Panorama
Die Aufräumarbeiten auf der Ferieninsel werden noch Tage, wenn nicht sogar Wochen dauern.
Die Aufräumarbeiten auf der Ferieninsel werden noch Tage, wenn nicht sogar Wochen dauern.(Foto: imago/CordonPress)
Donnerstag, 11. Oktober 2018

Leichen nach Unwetter gefunden: Drei Deutsche sterben auf Mallorca

Starke Regenfälle überfluten Teile von Mallorca. Bäche werden zu reißenden Flüssen. Mehrere Menschen sterben. Bei den Bergungsarbeiten finden Rettungskräfte nun zwei Tote - es handelt sich dabei um ein deutsches Ehepaar.

Bei dem schweren Unwetter im Osten von Mallorca sind drei Deutsche ums Leben gekommen. Dies bestätigte eine Sprecherin des Notdienstes der Balearen. Am Nachmittag seien die Leichen eines deutschen Ehepaars auf der Strecke zwischen Artà und Canyamel gefunden worden, hieß es. Die genaue Herkunft des Paares blieb zunächst unklar, jedoch lebte es den Informationen der Sprecherin zufolge auf der Insel. Das Auto der beiden war am Vortag zunächst leer aufgefunden worden, worauf die Suche begann. Das spanische Fernsehen meldete, die Opfer seien 63 und 61 Jahre alt.

Auch bei einem bereits am Mittwoch geborgenen Toten, der zunächst nicht identifiziert werden konnte, handele es sich um einen Mann aus Deutschland, sagte die Sprecherin weiter. Er war Journalist aus Niedersachsen, wie der Chefredakteur der "Neuen Presse" bestätigte. Der Reporter sei auf der Insel im Urlaub gewesen. Er habe am Dienstag eine Freundin vom Flughafen abholen wollen, sei dort aber nie angekommen. Die Freundin und eine Nachbarin haben den Mann demnach identifiziert.

Noch immer vermissen die Behörden einen fünfjährigen Jungen. Laut der lokalen Zeitung war er zusammen mit seiner Mutter und seiner siebenjährigen Schwester in einem Fahrzeug, das von einem über die Ufer getretenen Bach erfasst worden war. Die Frau konnte noch ihre Tochter retten, starb dann aber selbst.
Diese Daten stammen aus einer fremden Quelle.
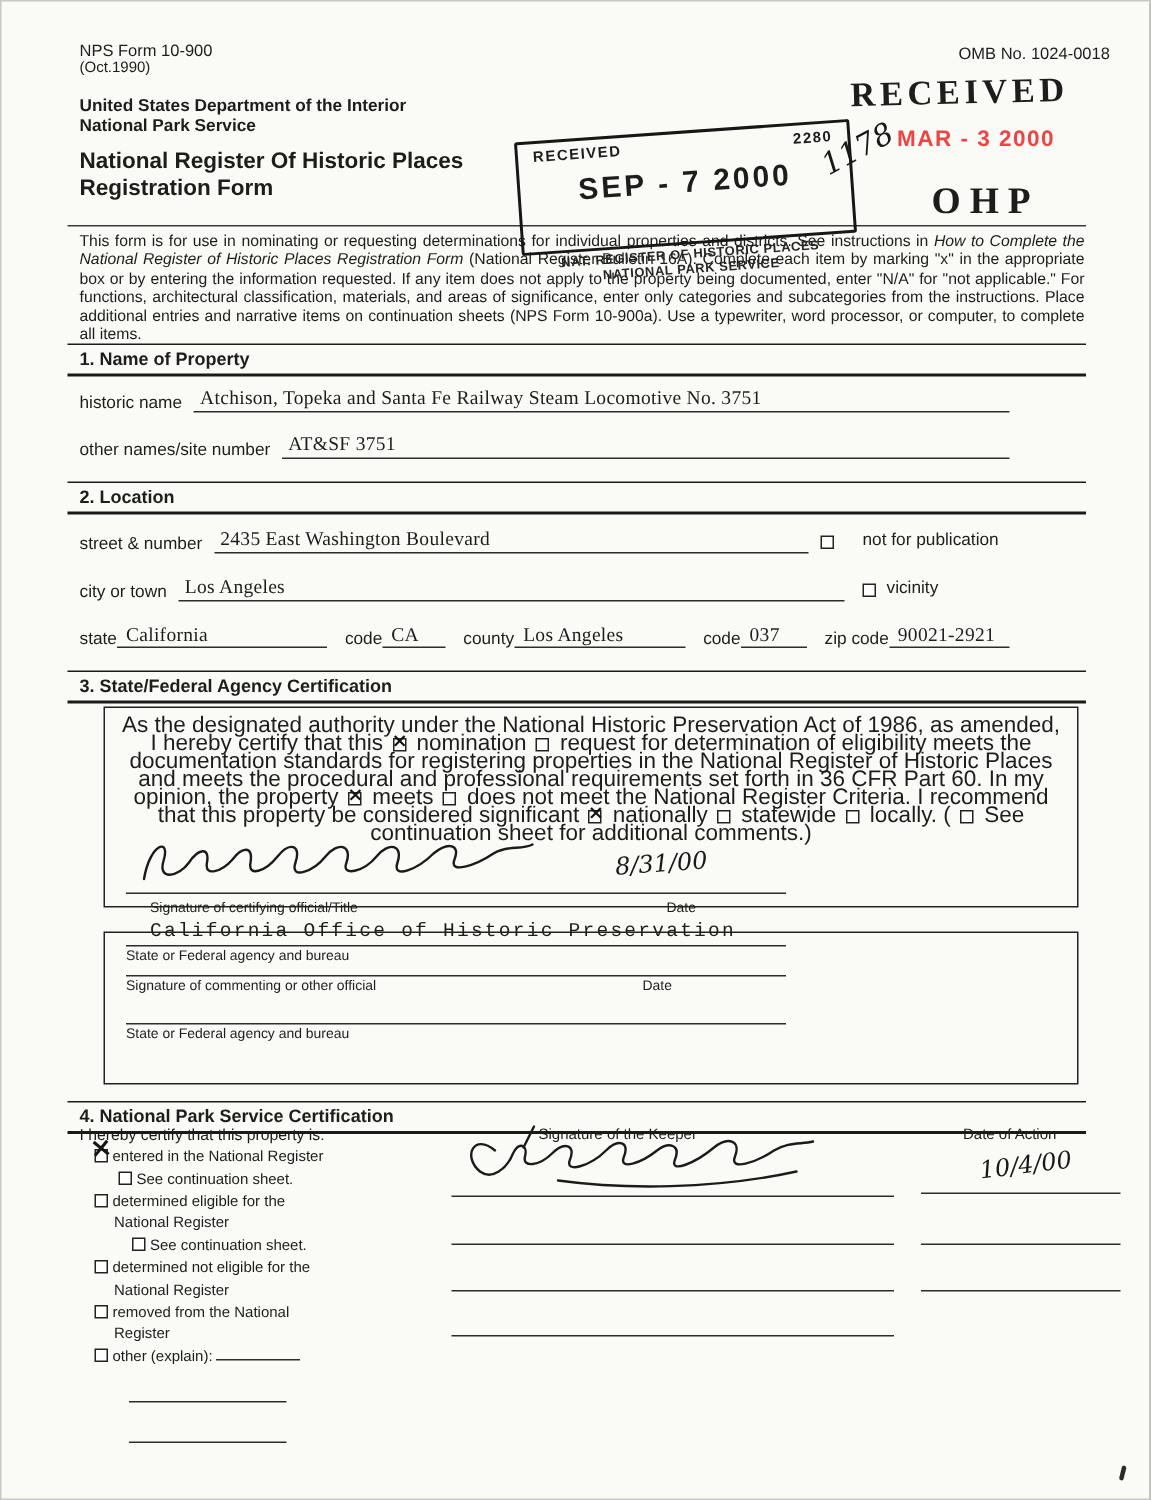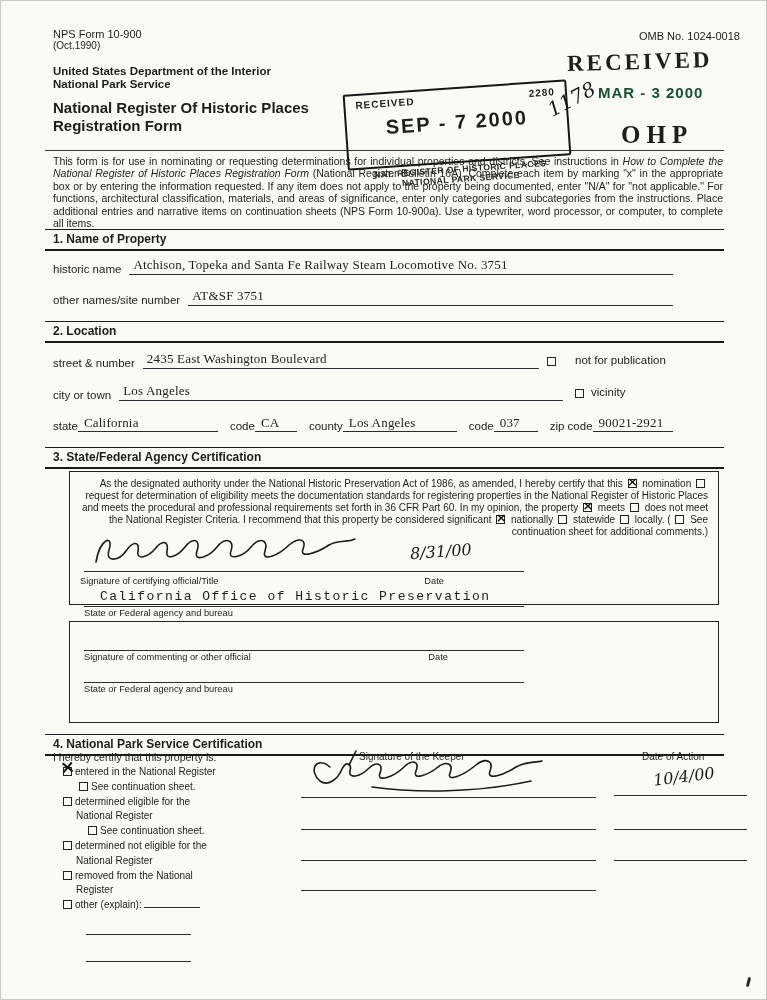"MAR - 3 2000" div.abs { color: #14532d -> #ef4444 }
Nach einem Sturzregen am Dienstagabend waren mehrere Orte an der Ostküste Mallorcas überschwemmt worden. Straßen verwandelten sich in reißende Flüsse und wurden teilweise komplett weggespült. Die Ortschaften Betlem und Colònia de Sant Pere seien weitgehend von der Außenwelt abgeschnitten, berichtete das "Mallorca Magazin". Auch auf der italienischen Insel Sardinien und in Südfrankreich gab es ungewöhnlich heftige Regenfälle.

Auch Unwetter über Sardinien

Bei den bisher auf Mallorca geborgenen Toten handele es sich um sechs Männer und vier Frauen, teilte der mallorquinische Notdienst mit. Drei der Opfer seien Ausländer - ein Paar aus Großbritannien und eine Holländerin. Ein Mann sei noch nicht identifiziert.

Am schlimmsten betroffen war der Ort Sant Llorenç des Cardassar 60 Kilometer östlich von Palma. Innerhalb von nur zwei Stunden waren in der Region nach Angaben des Wetterdienstes mehr als 230 Liter Wasser pro Quadratmeter vom Himmel gefallen. Daraufhin trat ein Bach über die Ufer - die Wassermassen rissen alles mit, was sich ihnen in den Weg stellte. Tausende Einwohner hätten bei der Katastrophe all ihre Besitztümer verloren, hieß es.

Auch Sardinien kämpft mit Hochwasser und heftigem Regen. Der Chef des Zivilschutzes, Angelo Borrelli, rief die Bürger auf, sich keinen unnötigen Risiken auszusetzen. Besonders schlimm war die Situation rund um die Hauptstadt Cagliari. Schulen und öffentliche Einrichtungen blieben geschlossen. Dutzende Menschen wurden in Sicherheit gebracht, Straßen gesperrt.